DOCUMENT EXTRACT |

§

Let’s simplify even more and check actual SQL query:
for x in Storage.query():
print(x)
Actual query:
SELECT
"storage".book AS "book",
"storage__books".title AS "book__view",
"storage".qty AS "qty",
"storage".id AS "id"
FROM "public"."storage" AS "storage"
INNER JOIN "public"."book" AS "storage__books"
ON "storage".book = "storage__books".id
Results:
Storage[1]
Storage[2]
Storage[3]
Results doesn’t seem interesing. Let’s make it human-readable
class Storage(DBTable):
book: BookA
qty: int
def __str__(self):
return f'{self.book} -> {self.qty}'
And new results:
Alice in wonderland -> 5
Rust for noobies -> 8
Backside of the life -> 10
Row id is accessible also via pk property:
class Storage(DBTable):
book: BookA
qty: int
def __str__(self):
return f'{self.book.pk}:: {self.book} -> {self.qty}'
Results:
1:: Alice in wonderland -> 5
2:: Rust for noobies -> 8
3:: Backside of the life -> 10
More then that is it even possible to perform implicit get
for x in Storage.query():
print(x)
print(x.book.description)
Voila:
1:: Alice in wonderland -> 5
A good book for kid
2:: Rust for noobies -> 8
Not for kids
3:: Backside of the life -> 10
For zombies
Such operation performs simple query for each execution, with no caching. Use with aware:
SELECT
"book".description AS "description"
FROM "public"."book" AS "book"
WHERE
"book".id=%(_arg_1)s
There is a helper method to fetch all fields or related item and cache for a further usage.
for x in Storage.query():
print(x)
# call `fetch` one time and no further calls necessary
print(x.book.fetch().description)
# just use `x.book.description` after
SQL CASE statement¶
QuazyDB supports SQL CASE … syntax out-of-the box:
class User(DBTable):
name: str
age: int
q = db.query(User)
c = q.case().
condition("baby", lambda x: x.age <= 1).
condition("toddler", lambda x: x.age <= 3).
condition("kid", lambda x: x.age < 18).
default("adult")
for x in q.select("name", age_category=c):
print(x.name, "is a", x.age_category)
Chained selection¶
QuazyDB has strong support of One-to-Self relations, in case you build hierarchy of elements.
class Chained(DBTable):
name: str
next: 'Chained | None'
@classmethod
def _view_(cls, item):
return item.name
# prefill table
for i in range(20):
db.insert(Chained(name=f"Chained #{i+1}"))
# update with random links
for i in range(20):
link = i+2+randint(0, 3)
if link < 20:
Chained[i+1].save(next=link)
q = db.query(Chained2).chained("id", "next", 1)
for x in q:
print(x.name, "==>", x.next)
The output would randomly get to this:
Chained #1 ==> Chained #3
Chained #3 ==> Chained #7
Chained #7 ==> Chained #9
Chained #9 ==> Chained #12
Chained #12 ==> Chained #14
Chained #14 ==> Chained #16
Chained #16 ==> Chained #18
Chained #18 ==> Chained[None]

§

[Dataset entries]
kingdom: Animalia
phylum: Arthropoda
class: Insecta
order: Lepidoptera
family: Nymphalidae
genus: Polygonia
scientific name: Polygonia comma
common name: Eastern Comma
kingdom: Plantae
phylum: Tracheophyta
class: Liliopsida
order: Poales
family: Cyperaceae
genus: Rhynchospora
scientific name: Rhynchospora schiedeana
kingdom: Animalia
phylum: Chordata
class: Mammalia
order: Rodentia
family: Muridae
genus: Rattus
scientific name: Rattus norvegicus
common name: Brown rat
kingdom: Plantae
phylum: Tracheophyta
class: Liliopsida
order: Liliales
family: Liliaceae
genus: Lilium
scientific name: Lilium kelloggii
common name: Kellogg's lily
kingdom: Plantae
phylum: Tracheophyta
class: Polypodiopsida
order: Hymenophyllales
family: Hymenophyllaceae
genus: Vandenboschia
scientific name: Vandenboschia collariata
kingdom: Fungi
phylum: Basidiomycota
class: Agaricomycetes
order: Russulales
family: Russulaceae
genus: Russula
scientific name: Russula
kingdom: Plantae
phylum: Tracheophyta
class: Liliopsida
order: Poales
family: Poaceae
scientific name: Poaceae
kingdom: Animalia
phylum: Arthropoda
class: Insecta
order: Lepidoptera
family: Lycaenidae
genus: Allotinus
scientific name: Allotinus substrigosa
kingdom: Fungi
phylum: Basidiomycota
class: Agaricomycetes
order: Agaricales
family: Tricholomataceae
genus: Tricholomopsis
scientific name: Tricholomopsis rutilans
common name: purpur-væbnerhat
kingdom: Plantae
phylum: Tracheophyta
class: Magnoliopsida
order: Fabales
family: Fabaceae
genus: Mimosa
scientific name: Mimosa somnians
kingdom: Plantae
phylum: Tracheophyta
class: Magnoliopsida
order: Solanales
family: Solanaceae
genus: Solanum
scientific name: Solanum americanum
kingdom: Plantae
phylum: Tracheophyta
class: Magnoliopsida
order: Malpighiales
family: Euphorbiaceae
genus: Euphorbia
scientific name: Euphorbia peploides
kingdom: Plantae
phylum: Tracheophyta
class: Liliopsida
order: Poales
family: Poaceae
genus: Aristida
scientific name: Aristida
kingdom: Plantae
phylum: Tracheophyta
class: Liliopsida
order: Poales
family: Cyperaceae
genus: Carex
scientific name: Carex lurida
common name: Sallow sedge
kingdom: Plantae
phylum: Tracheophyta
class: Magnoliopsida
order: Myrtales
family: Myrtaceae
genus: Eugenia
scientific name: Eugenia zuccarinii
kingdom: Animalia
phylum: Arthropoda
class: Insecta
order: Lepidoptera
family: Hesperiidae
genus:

§

WRITTEN TASKS |
• A. Reproduce everything in the QuazyDB documentation excerpt from "Chained selection¶" down to "link = i+2+randint(0, 3)" without altering a single character.
• B. According to the QuazyDB documentation excerpt, through which property is the row id also accessible?
• C. List every age category that the SQL CASE example in the QuazyDB documentation excerpt can assign.

RESPONSES |
• A.
Chained selection¶
QuazyDB has strong support of One-to-Self relations, in case you build hierarchy of elements.
class Chained(DBTable):
name: str
next: 'Chained | None'
@classmethod
def _view_(cls, item):
return item.name
# prefill table
for i in range(20):
db.insert(Chained(name=f"Chained #{i+1}"))
# update with random links
for i in range(20):
link = i+2+randint(0, 3)

• B. The pk property.

• C. baby, toddler, kid, adult